I rolled onto my side and for a while, I just watched her sleep, long, even breaths that moved the flyaway hairs by her face. In slumber, she seemed utterly certain of her safety, utterly unconcerned by my presence beside her. That felt like a subtle victory, too.

When I heard her father get up, I lay perfectly still, heart beating fast and silent, ready to leap from the edge of the mattress in case he came to wake her for school. But he left for work in a cloud of juniper-scented aftershave that billowed toward me from under the door. Her mother left soon after, noisily dropping something in the kitchen and swearing in a pleasant voice as she shut the door behind her. I couldn’t believe they wouldn’t glance into Grace’s room to make sure she was still alive, especially considering they hadn’t seen her when they came home in the dead of the night. But the door stayed shut.

Anyway, I felt foolish in the scrubs, and they were useless to me in this awful in-between weather, so I slipped out while Grace slept; she didn’t even stir as I left. I hesitated on the back deck, looking at the frost-tipped blades of grass.
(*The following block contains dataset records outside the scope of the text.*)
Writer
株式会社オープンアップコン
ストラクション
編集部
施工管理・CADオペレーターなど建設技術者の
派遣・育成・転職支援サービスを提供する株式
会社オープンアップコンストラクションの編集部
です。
Even though I’d borrowed a pair of her father’s boots, the early morning air still bit at the skin of my bare ankles beneath the rubber. I could almost feel the nausea of the change rolling over in my stomach.
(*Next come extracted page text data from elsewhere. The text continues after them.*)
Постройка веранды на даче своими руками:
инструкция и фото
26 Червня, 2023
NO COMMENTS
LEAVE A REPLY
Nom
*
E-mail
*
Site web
Sam, I told myself, willing my body to believe. You’re Sam. I needed to be warmer; I retreated inside to find a coat. Damn this weather. What had happened to summer? In an overstuffed closet that smelled of stale memories and mothballs, I found a puffy, bright blue jacket that made me look like a blimp and ventured out into the backyard with more confidence. Grace’s father had feet the size of a yeti, so I tramped into the woods with all the grace of a polar bear in a dollhouse.